Additionally, our study found that fear of transmitting the infection the infection, but not fear of contracting it, was found to be a determinant factor of STS. In fact, fear was not only related to the perception of an increased risk of infection by health professionals, especially since vaccination was still in its beginning in Tunisia and the conduct was strict isolation of patients with the use of full personal protective equipment, so that health professionals felt responsible not only for themselves and their patients, but also for their families. Further, the perception of being a potential source of contamination leads to an increased fear of being a vector of the virus for their loved ones. This overwhelming feeling of fear is the provider of STS disorder. Our results align with earlier researches reported in the literature [16, 37]. This finding underlines the need for organizationally focused interventions with structural changes, as well as strategies to improve the work environment [38].

Similar to the findings of the single Tunisian study addressing this topic during the Covid-19 pandemic, there were significant differences by professional category for all three components of the ProQoL [25]. Thus, junior doctors scored significantly higher on burnout, while they scored significantly lower on compassion satisfaction for which senior doctors earned the highest score. Indeed, poor work experience (less than 5 years) was found to be a predictor factor of burnout in the linear regression analysis. Indeed, this is in concordance with previous studies demonstrating that junior HCWs with poor work experience may have limited coping strategies. Moreover, the finding aligns with the common belief that CF declines with increasing work experience [39]. Our outcomes might be explained by the fact that the experienced personnel are used to deal with the challenging conditions of the Tunisian health system. Moreover, although senior HCWs appear to be more susceptible to Covid-19 infection, they seem to have more skills and better sense of control compared to junior HCWs.
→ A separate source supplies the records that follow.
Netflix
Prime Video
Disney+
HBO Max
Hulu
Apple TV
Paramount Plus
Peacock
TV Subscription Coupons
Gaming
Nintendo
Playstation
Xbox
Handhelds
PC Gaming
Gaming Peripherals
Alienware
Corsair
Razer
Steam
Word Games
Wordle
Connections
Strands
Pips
By contrast, a large number of studies during the pre-pandemic time demonstrated that burnout was more significantly prevalent among the most experienced nursing providers than among those with fewer years of experience [40, 41]. Further studies on this topic are needed to better understand this paradox.
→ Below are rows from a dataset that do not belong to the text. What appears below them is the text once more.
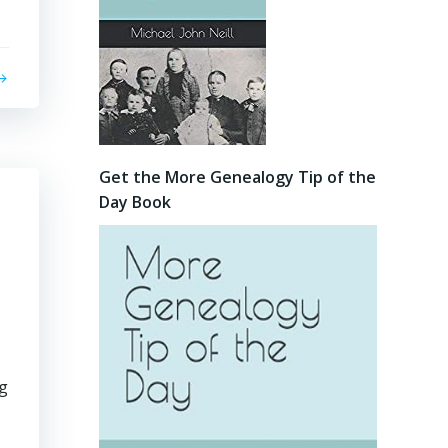
Get the More Genealogy Tip of the
Day Book
ng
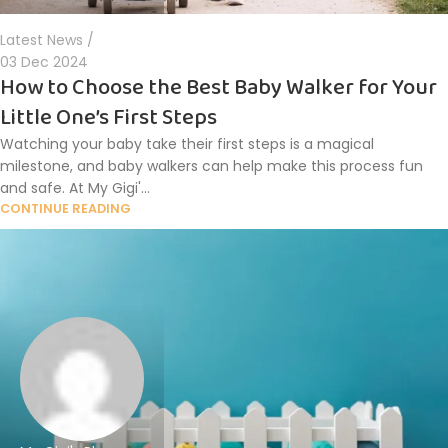
Latest News
03 Dec 2024
How to Choose the Best Baby Walker for Your
Little One’s First Steps
Watching your baby take their first steps is a magical
milestone, and baby walkers can help make this process fun
and safe. At My Gigi'...
CONTINUE READING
In view of the high prevalence of CF among HCWs in the front lines and the lack of national programs targeting HCWs’ mental health well-being, further work appears to be timely to identify appropriate CF prevention strategies in Tunisia, including educational programs, resilience promoting interventions, practice sessions and compassion or coping skills programs in order to improve HCWs compassion satisfaction and therefore their quality of life.
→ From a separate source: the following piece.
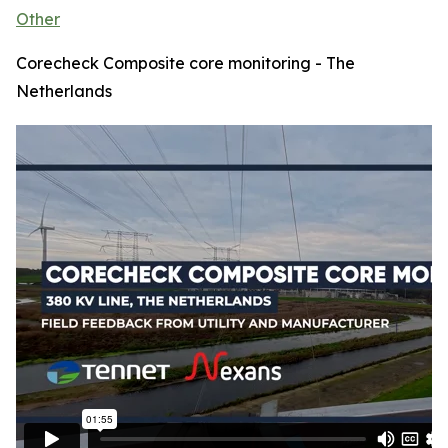
Other
Corecheck Composite core monitoring - The
Netherlands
Our survey seems to be the first Tunisian study to deal with compassion fatigue and its predictor factors among frontline HCWs. Despite, the rigorous methodology based on reliable tools, these research outcomes must be cautiously interpreted given few limitations: First, the cross-sectional nature of the data provided no insight into cause-effect conclusions, further longitudinal studies on this topic are needed in the future. Second, the present study was conducted in only one Tunisian governorate which limits the representativeness of our results. Furthermore, data were self-reported and might be subject to social desirability bias. Finally, we used the French version of the ProQOL5 scale. This measurement instrument, although widely used to evaluate the quality of professional life among health professionals, has not been validated in French.

Conclusion

A substantial proportion of Tunisian frontline HCWs reported moderate to high levels of compassion fatigue as well as compassion satisfaction. Nevertheless, more resilience promoting interventions and more coping skills programs must be implemented to fulfill their psychological well-being needs. Policymakers need effective strategies to improve mental health and cope with critical situations as well as to increase the productivity of hospital staff. Thus, further studies must address this crisis comprehensively and find ways to reduce its destructive effects.